What may help you is seeing another angle- rather than an increase in labels mindset consider how people are being disabled by society or the school system. This can cause a rise in identifying needs.
SEN means the child has a special educational need. This means they need support beyond what the curriculum offers, in simple terms, in order to make typical progress or achieve their expected outcomes.
The curriculum in our schools has narrowed in many many ways and is therefore impacting more children. Some of these children previously did access the curriculum, so made progress.
Ten years ago we had more adults in teh classroom, now the average primary class has no TA. This will impact those that require prompts or learning support.

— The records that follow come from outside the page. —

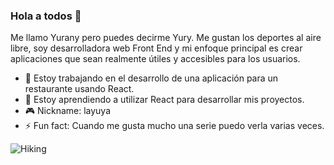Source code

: ### Hola a todos 🌝

Me llamo Yurany pero puedes decirme Yury. Me gustan los deportes al aire libre, soy desarrolladora web Front End y mi enfoque principal es crear aplicaciones que sean realmente útiles y accesibles para los usuarios. 

- 🌮 Estoy trabajando en el desarrollo de una aplicación para un restaurante usando React.
- 👾 Estoy aprendiendo a utilizar React para desarrollar mis proyectos.
- 🎮 Nickname: layuya 
- ⚡ Fun fact: Cuando me gusta mucho una serie puedo verla varias veces.

![Hiking](https://user-images.githubusercontent.com/84849768/138273161-ae42929e-985f-4882-b077-5d225f94edaa.png)
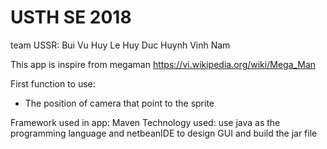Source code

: # USTH SE 2018 
team USSR: 
    Bui Vu Huy
    Le Huy Duc
    Huynh Vinh Nam

This app is inspire from megaman https://vi.wikipedia.org/wiki/Mega_Man 

First function to use: 
   - The position of camera that point to the sprite

Framework used in app: Maven
Technology used: use java as the programming language and netbeanIDE to 
design GUI and build the jar file



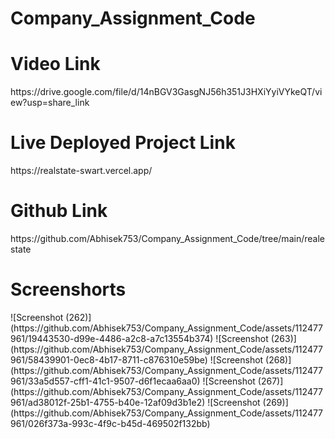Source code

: # Company_Assignment_Code
<h1>Video Link</h1>
https://drive.google.com/file/d/14nBGV3GasgNJ56h351J3HXiYyiVYkeQT/view?usp=share_link
<h1>Live Deployed Project Link</h1>
https://realstate-swart.vercel.app/
<br/>
<h1>Github Link</h1>
https://github.com/Abhisek753/Company_Assignment_Code/tree/main/realestate

<h1>Screenshorts</h1>
![Screenshot (262)](https://github.com/Abhisek753/Company_Assignment_Code/assets/112477961/19443530-d99e-4486-a2c8-a7c13554b374)
![Screenshot (263)](https://github.com/Abhisek753/Company_Assignment_Code/assets/112477961/58439901-0ec8-4b17-8711-c876310e59be)
![Screenshot (268)](https://github.com/Abhisek753/Company_Assignment_Code/assets/112477961/33a5d557-cff1-41c1-9507-d6f1ecaa6aa0)
![Screenshot (267)](https://github.com/Abhisek753/Company_Assignment_Code/assets/112477961/ad38012f-25b1-4755-b40e-12af09d3b1e2)
![Screenshot (269)](https://github.com/Abhisek753/Company_Assignment_Code/assets/112477961/026f373a-993c-4f9c-b45d-469502f132bb)

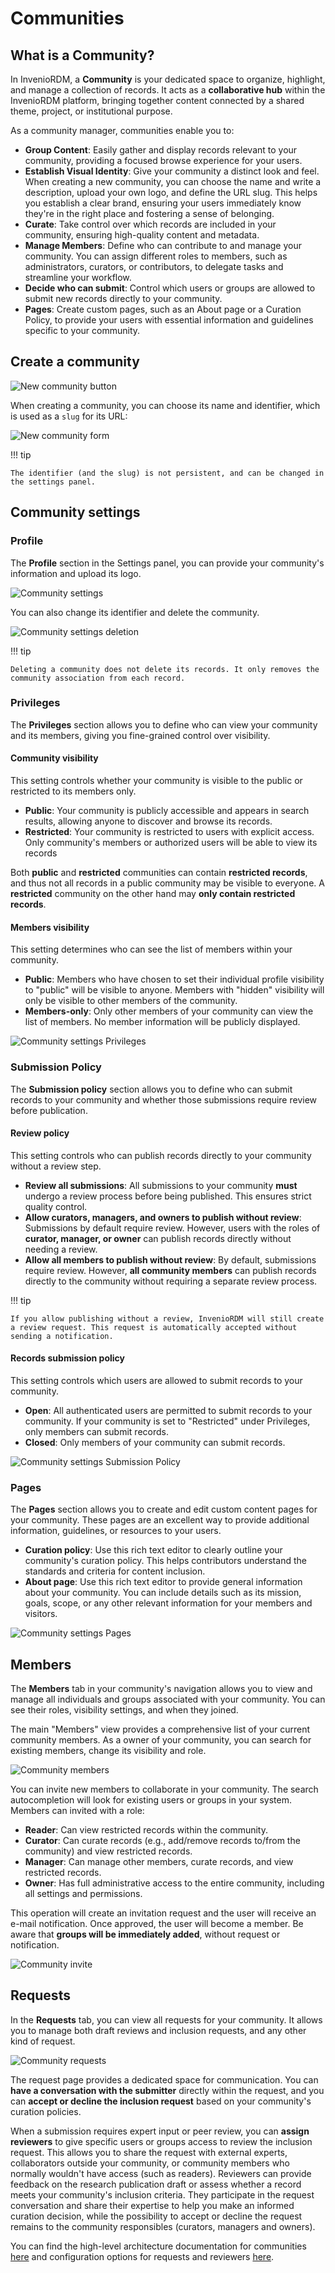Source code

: # Communities

## What is a Community?

In InvenioRDM, a **Community** is your dedicated space to organize, highlight, and manage a collection of records. It acts as a **collaborative hub** within the InvenioRDM platform, bringing together content connected by a shared theme, project, or institutional purpose.

As a community manager, communities enable you to:

- **Group Content**: Easily gather and display records relevant to your community, providing a focused browse experience for your users.
- **Establish Visual Identity**: Give your community a distinct look and feel. When creating a new community, you can choose the name and write a description, upload your own logo, and define the URL slug. This helps you establish a clear brand, ensuring your users immediately know they're in the right place and fostering a sense of belonging.
- **Curate**: Take control over which records are included in your community, ensuring high-quality content and metadata.
- **Manage Members**: Define who can contribute to and manage your community. You can assign different roles to members, such as administrators, curators, or contributors, to delegate tasks and streamline your workflow.
- **Decide who can submit**: Control which users or groups are allowed to submit new records directly to your community.
- **Pages**: Create custom pages, such as an About page or a Curation Policy, to provide your users with essential information and guidelines specific to your community.

## Create a community

![New community button](imgs/communities/new-community-btn.jpg)

When creating a community, you can choose its name and identifier, which is used as a `slug` for its URL:

![New community form](imgs/communities/new-community-form.jpg)

!!! tip

    The identifier (and the slug) is not persistent, and can be changed in the settings panel.

## Community settings

### Profile

The **Profile** section in the Settings panel, you can provide your community's information and upload its logo.

![Community settings](imgs/communities/community-settings.jpg)

You can also change its identifier and delete the community.

![Community settings deletion](imgs/communities/community-deletion.jpg)

!!! tip

    Deleting a community does not delete its records. It only removes the community association from each record.

### Privileges

The **Privileges** section allows you to define who can view your community and its members, giving you fine-grained control over visibility.

#### Community visibility

This setting controls whether your community is visible to the public or restricted to its members only.

- **Public**: Your community is publicly accessible and appears in search results, allowing anyone to discover and browse its records.
- **Restricted**: Your community is restricted to users with explicit access. Only community's members or authorized users will be able to view its records

Both **public** and **restricted** communities can contain **restricted records**, and thus
not all records in a public community may be visible to everyone. A **restricted**
community on the other hand may **only contain restricted records**.

#### Members visibility

This setting determines who can see the list of members within your community.

- **Public**: Members who have chosen to set their individual profile visibility to "public" will be visible to anyone. Members with "hidden" visibility will only be visible to other members of the community.
- **Members-only**: Only other members of your community can view the list of members. No member information will be publicly displayed.

![Community settings Privileges](imgs/communities/community-settings-privileges.jpg)

### Submission Policy

The **Submission policy** section allows you to define who can submit records to your community and whether those submissions require review before publication.

#### Review policy

This setting controls who can publish records directly to your community without a review step.

- **Review all submissions**: All submissions to your community **must** undergo a review process before being published. This ensures strict quality control.
- **Allow curators, managers, and owners to publish without review**: Submissions by default require review. However, users with the roles of **curator, manager, or owner** can publish records directly without needing a review.
- **Allow all members to publish without review**: By default, submissions require review. However, **all community members** can publish records directly to the community without requiring a separate review process.

!!! tip

    If you allow publishing without a review, InvenioRDM will still create a review request. This request is automatically accepted without sending a notification.

#### Records submission policy

This setting controls which users are allowed to submit records to your community.

- **Open**: All authenticated users are permitted to submit records to your community. If your community is set to "Restricted" under Privileges, only members can submit records.
- **Closed**: Only members of your community can submit records.

![Community settings Submission Policy](imgs/communities/community-settings-submission-policy.jpg)

### Pages

The **Pages** section allows you to create and edit custom content pages for your community. These pages are an excellent way to provide additional information, guidelines, or resources to your users.

- **Curation policy**: Use this rich text editor to clearly outline your community's curation policy. This helps contributors understand the standards and criteria for content inclusion.
- **About page**: Use this rich text editor to provide general information about your community. You can include details such as its mission, goals, scope, or any other relevant information for your members and visitors.

![Community settings Pages](imgs/communities/community-settings-pages.jpg)

## Members

The **Members** tab in your community's navigation allows you to view and manage all individuals and groups associated with your community. You can see their roles, visibility settings, and when they joined.

The main "Members" view provides a comprehensive list of your current community members. As a owner of your community, you can search for existing members, change its visibility and role.

![Community members](imgs/communities/community-members.jpg)

You can invite new members to collaborate in your community. The search autocompletion will look for existing users or groups in your system. Members can invited with a role:

- **Reader**: Can view restricted records within the community.
- **Curator**: Can curate records (e.g., add/remove records to/from the community) and view restricted records.
- **Manager**: Can manage other members, curate records, and view restricted records.
- **Owner**: Has full administrative access to the entire community, including all settings and permissions.

This operation will create an invitation request and the user will receive an e-mail notification. Once approved, the user will become a member. Be aware that **groups will be immediately added**, without request or notification.

![Community invite](imgs/communities/community-invite.jpg)

## Requests

In the **Requests** tab, you can view all requests for your community. It allows you to manage both draft reviews and inclusion requests, and any other kind of request.

![Community requests](imgs/communities/community-requests.jpg)

The request page provides a dedicated space for communication. You can **have a conversation with the submitter** directly within the request, and you can **accept or decline the inclusion request** based on your community's curation policies.

When a submission requires expert input or peer review, you can **assign reviewers** to give specific users or groups access to review the inclusion request. This allows you to share the request with external experts, collaborators outside your community, or community members who normally wouldn't have access (such as readers). Reviewers can provide feedback on the research publication draft or assess whether a record meets your community's inclusion criteria. They participate in the request conversation and share their expertise to help you make an informed curation decision, while the possibility to accept or decline the request remains to the community responsibles (curators, managers and owners).

You can find the high-level architecture documentation for communities [here](../maintenance/architecture/communities.md) and configuration options for requests and reviewers [here](../operate/customize/requests.md).
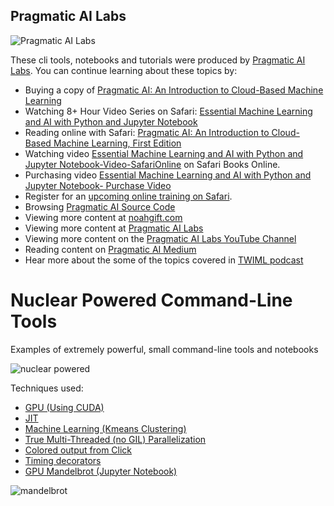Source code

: ## Pragmatic AI Labs
![Pragmatic AI Labs](https://paiml.com/images/logo_with_slogan_white_background.png)

These cli tools, notebooks and tutorials were produced by [Pragmatic AI Labs](https://paiml.com/).  You can continue learning about these topics by:

*   Buying a copy of [Pragmatic AI: An Introduction to Cloud-Based Machine Learning](http://www.informit.com/store/pragmatic-ai-an-introduction-to-cloud-based-machine-9780134863863)
*   Watching 8+ Hour Video Series on Safari: [Essential Machine Learning and AI with Python and Jupyter Notebook](https://www.safaribooksonline.com/videos/essential-machine-learning/9780135261118)
*   Reading online with Safari:  [Pragmatic AI: An Introduction to Cloud-Based Machine Learning, First Edition](https://www.safaribooksonline.com/library/view/pragmatic-ai-an/9780134863924/)
*  Watching video [Essential Machine Learning and AI with Python and Jupyter Notebook-Video-SafariOnline](https://www.safaribooksonline.com/videos/essential-machine-learning/9780135261118) on Safari Books Online.
* Purchasing video [Essential Machine Learning and AI with Python and Jupyter Notebook- Purchase Video](http://www.informit.com/store/essential-machine-learning-and-ai-with-python-and-jupyter-9780135261095)
*   Register for an [upcoming online training on Safari](https://www.safaribooksonline.com/search/?query=noah%20gift).
*   Browsing [Pragmatic AI Source Code](https://github.com/noahgift/pragmaticai)
*   Viewing more content at [noahgift.com](https://noahgift.com/)
*   Viewing more content at [Pragmatic AI Labs](https://paiml.com/)
*   Viewing more content on the [Pragmatic AI Labs YouTube Channel](https://www.youtube.com/channel/UCNDfiL0D1LUeKWAkRE1xO5Q)
*   Reading content on [Pragmatic AI Medium](https://medium.com/pragmatic-ai-labs)
*   Hear more about the some of the topics covered in [TWIML podcast](https://twimlai.com/twiml-talk-158-growth-hacking-sports-w-machine-learning-with-noah-gift/)

# Nuclear Powered Command-Line Tools

Examples of extremely powerful, small command-line tools and notebooks

![nuclear powered](https://user-images.githubusercontent.com/58792/47737559-6c658900-dc2e-11e8-85fc-56ad0c9bf2d6.jpg)

Techniques used:

* [GPU (Using CUDA)](https://github.com/noahgift/nuclear_powered_command_line_tools/blob/master/nuclearcli.py#L136)
* [JIT](https://github.com/noahgift/nuclear_powered_command_line_tools/blob/master/nuclearcli.py#L159)
* [Machine Learning (Kmeans Clustering)](https://github.com/noahgift/nuclear_powered_command_line_tools/blob/master/nuclearcli.py#L170)
* [True Multi-Threaded (no GIL) Parallelization](https://github.com/noahgift/nuclear_powered_command_line_tools/blob/master/nuclearcli.py#L123)
* [Colored output from Click](https://github.com/noahgift/nuclear_powered_command_line_tools/blob/master/nuclearcli.py#L164)
* [Timing decorators](https://github.com/noahgift/nuclear_powered_command_line_tools/blob/master/nuclearcli.py#L29)
* [GPU Mandelbrot (Jupyter Notebook)](https://github.com/noahgift/nuclear_powered_command_line_tools/blob/master/notebooks/numba-cuda.ipynb)


![mandelbrot](https://user-images.githubusercontent.com/58792/47740395-f31d6480-dc34-11e8-9695-756bdb68d3ab.png)


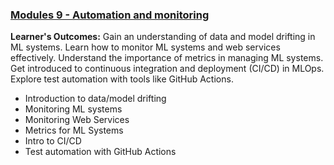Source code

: ### [Modules 9 - Automation and monitoring](module9.md) 
**Learner's Outcomes:**
Gain an understanding of data and model drifting in ML systems.
Learn how to monitor ML systems and web services effectively.
Understand the importance of metrics in managing ML systems.
Get introduced to continuous integration and deployment (CI/CD) in MLOps.
Explore test automation with tools like GitHub Actions.
- Introduction to data/model drifting
- Monitoring ML systems
- Monitoring Web Services
- Metrics for ML Systems
- Intro to CI/CD
- Test automation with GitHub Actions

We used mixed methods to teach, now we tend to drill synthetic phonics for all. We had older teachers who were more likely to be experienced managing the classroom, more budget for training teachers once in role. The curriculum was more skills based, it’s moved towards memorisation and facts under Gove. A huge thing is the change of expectations- we are putting pens in the hands of reception children and expecting sentences for example. This would be laughable for most children 15 years ago. This impacts children is so many ways, sometimes emotionally, sometimes it simply excludes them. Other issue is the loss of alternative training or qualifications at high school level for pupils not following traditional routes.
Many people have needs because they are disabled by society, not before of an innate deficiency. If content isn’t accessible for many like in our curriculum, more people are disabled. If a building isn’t accessible more people are disabled by it. If a recruitment process is accessible more people are disabled, if a website, culture etc is narrowed …. Then people are disabled by it. Online learning or recruitment is an example of this.
I’m not saying people wouldn’t be disabled without these changes, but I am saying the formal identification of children on SEN registers has exploded in response to budget cuts and the new curriculum. An academic autistic child for example is far more likely to need formalised support in class in response to expectations and the lack of adequate pastoral provision. A child with immature motor skills is now going to fail to meet expectations in the early years, whereas in play based learning they’d have had the natural opportunity to develop skills whilst playing in sand and using craft etc. Their speech had more opportunity to develop in play based learning, rather than during formal sit down and listen learning at desks. Some of them barely have a conversation or use correct posture in a whole day of year one. Sit, listen, skimp,
fail… go home. It’s not a good start and it certainly doesn’t provide any protection against future health and well-being needs.